[[ Given data, beginning ]]

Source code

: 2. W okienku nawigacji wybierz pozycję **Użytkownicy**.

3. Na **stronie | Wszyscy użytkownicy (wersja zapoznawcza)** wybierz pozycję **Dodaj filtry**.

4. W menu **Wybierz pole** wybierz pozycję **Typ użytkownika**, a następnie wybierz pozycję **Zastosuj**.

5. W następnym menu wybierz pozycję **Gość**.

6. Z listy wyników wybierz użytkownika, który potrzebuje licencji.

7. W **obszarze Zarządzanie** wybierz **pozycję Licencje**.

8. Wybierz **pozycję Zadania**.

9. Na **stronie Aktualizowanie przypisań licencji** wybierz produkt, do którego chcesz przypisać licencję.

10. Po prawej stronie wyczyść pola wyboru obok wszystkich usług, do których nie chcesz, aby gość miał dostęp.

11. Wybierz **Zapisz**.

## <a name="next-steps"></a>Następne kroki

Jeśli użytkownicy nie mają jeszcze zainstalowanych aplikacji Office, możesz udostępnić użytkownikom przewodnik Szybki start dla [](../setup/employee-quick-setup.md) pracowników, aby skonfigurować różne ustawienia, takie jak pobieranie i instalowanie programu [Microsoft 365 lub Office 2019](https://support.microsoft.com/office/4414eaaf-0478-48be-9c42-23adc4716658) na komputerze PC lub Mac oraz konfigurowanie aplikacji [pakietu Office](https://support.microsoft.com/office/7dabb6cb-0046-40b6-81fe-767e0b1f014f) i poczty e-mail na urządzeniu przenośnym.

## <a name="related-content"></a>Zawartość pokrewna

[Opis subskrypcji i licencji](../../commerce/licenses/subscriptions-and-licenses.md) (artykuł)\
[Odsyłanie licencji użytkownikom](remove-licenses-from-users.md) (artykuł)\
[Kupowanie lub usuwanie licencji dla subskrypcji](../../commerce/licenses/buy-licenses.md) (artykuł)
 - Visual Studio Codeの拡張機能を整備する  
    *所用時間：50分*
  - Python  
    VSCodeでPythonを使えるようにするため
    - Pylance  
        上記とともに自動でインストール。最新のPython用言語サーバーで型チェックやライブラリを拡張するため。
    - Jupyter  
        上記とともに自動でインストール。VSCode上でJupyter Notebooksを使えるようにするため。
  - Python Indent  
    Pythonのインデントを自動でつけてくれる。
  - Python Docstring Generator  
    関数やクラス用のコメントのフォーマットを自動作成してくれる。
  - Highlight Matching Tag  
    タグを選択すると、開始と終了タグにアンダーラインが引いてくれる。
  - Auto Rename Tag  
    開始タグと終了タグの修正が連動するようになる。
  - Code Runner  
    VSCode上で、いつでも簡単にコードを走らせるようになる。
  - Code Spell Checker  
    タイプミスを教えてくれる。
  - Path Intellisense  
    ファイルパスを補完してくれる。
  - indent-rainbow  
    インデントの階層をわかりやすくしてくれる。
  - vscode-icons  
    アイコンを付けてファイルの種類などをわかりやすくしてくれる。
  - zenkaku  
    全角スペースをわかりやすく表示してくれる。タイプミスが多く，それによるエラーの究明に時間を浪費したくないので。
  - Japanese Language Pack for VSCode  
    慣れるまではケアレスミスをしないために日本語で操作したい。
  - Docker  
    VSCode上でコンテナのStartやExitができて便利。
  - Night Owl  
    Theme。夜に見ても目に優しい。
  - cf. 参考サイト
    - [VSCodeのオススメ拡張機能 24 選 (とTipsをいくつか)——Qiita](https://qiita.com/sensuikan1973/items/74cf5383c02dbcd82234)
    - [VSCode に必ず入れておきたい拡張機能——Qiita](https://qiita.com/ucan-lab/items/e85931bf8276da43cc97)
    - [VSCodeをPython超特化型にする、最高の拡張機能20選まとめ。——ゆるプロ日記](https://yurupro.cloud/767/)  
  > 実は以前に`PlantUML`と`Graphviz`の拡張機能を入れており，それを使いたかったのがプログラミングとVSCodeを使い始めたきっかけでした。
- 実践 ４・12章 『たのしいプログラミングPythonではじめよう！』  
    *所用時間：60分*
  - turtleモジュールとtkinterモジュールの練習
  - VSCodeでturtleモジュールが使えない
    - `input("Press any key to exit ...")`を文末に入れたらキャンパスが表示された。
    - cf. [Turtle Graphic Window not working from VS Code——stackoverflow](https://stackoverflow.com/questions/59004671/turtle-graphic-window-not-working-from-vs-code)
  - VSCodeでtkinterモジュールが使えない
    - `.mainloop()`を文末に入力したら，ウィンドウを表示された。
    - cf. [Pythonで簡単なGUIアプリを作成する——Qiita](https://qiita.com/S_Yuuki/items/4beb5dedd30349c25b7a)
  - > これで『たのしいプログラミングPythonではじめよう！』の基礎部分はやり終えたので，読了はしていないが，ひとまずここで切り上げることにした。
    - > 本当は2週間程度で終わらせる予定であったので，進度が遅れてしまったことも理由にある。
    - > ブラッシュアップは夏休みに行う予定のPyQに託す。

[[ Given data, end ]]
[[ Given data, beginning ]]

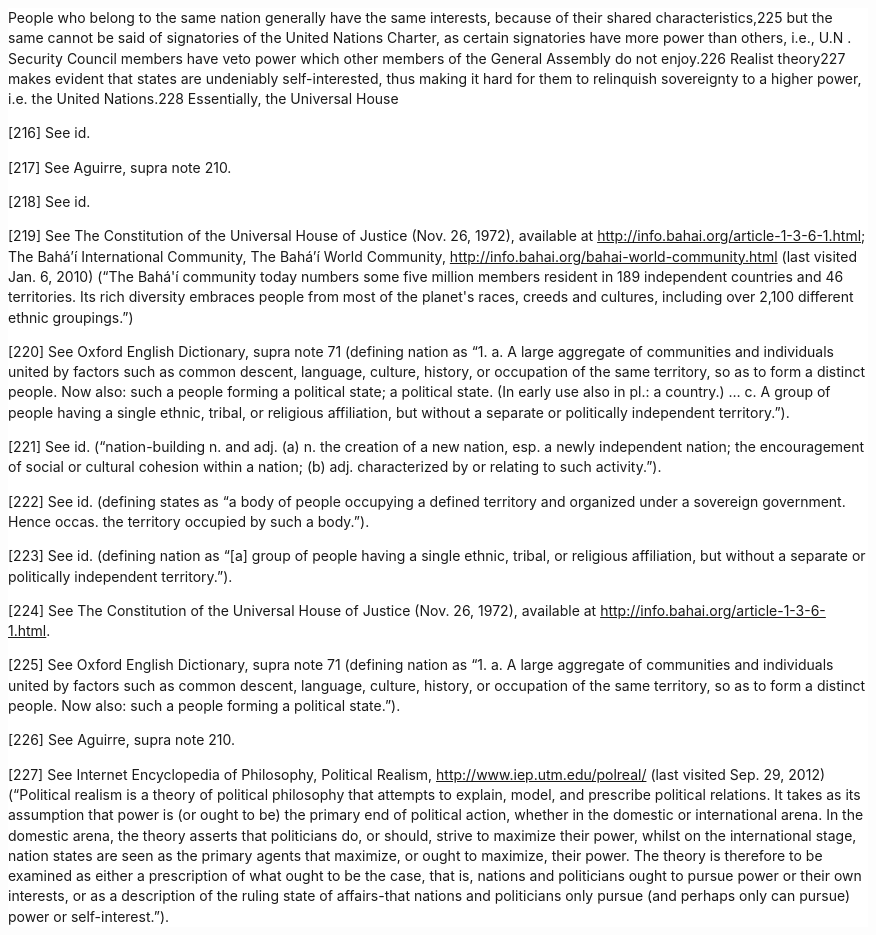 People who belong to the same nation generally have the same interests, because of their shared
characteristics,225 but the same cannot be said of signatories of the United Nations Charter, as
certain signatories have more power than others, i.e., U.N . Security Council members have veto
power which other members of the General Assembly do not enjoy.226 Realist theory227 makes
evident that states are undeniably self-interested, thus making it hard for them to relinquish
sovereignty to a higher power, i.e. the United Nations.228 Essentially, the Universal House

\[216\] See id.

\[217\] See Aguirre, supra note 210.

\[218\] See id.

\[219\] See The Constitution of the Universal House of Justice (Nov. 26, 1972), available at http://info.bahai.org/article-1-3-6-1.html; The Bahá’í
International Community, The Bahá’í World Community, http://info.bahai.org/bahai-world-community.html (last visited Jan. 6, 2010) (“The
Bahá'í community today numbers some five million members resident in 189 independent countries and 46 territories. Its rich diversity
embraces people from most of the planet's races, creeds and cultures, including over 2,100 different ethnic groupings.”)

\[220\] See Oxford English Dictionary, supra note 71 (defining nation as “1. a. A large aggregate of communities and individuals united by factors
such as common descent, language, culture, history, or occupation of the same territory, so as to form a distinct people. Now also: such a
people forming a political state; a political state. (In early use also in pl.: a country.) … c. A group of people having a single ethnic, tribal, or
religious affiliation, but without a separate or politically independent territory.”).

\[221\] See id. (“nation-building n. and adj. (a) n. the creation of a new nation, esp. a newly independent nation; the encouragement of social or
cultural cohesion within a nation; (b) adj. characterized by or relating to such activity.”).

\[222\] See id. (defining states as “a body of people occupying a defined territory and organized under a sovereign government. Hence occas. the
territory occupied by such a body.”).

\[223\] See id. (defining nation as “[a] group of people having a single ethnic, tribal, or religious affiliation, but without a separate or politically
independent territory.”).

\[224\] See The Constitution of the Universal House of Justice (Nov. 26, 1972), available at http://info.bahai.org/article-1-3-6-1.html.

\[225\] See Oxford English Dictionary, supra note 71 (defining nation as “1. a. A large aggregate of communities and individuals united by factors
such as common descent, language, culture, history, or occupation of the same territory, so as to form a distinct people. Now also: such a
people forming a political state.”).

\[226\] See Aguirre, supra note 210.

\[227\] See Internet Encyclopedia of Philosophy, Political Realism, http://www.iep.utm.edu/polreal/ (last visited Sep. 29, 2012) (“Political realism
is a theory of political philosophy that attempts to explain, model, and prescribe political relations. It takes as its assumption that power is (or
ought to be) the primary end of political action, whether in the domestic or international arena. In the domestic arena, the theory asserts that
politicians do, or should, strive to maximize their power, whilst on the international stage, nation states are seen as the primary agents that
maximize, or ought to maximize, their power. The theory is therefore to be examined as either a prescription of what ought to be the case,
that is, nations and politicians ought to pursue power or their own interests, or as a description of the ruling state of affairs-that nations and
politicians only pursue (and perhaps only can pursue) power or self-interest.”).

[[ Given data, end ]]

Exercise | Search the entries above for the word "commerce" and copy each line where it appears.

Your response |
[Opis subskrypcji i licencji](../../commerce/licenses/subscriptions-and-licenses.md) (artykuł)\
[Kupowanie lub usuwanie licencji dla subskrypcji](../../commerce/licenses/buy-licenses.md) (artykuł)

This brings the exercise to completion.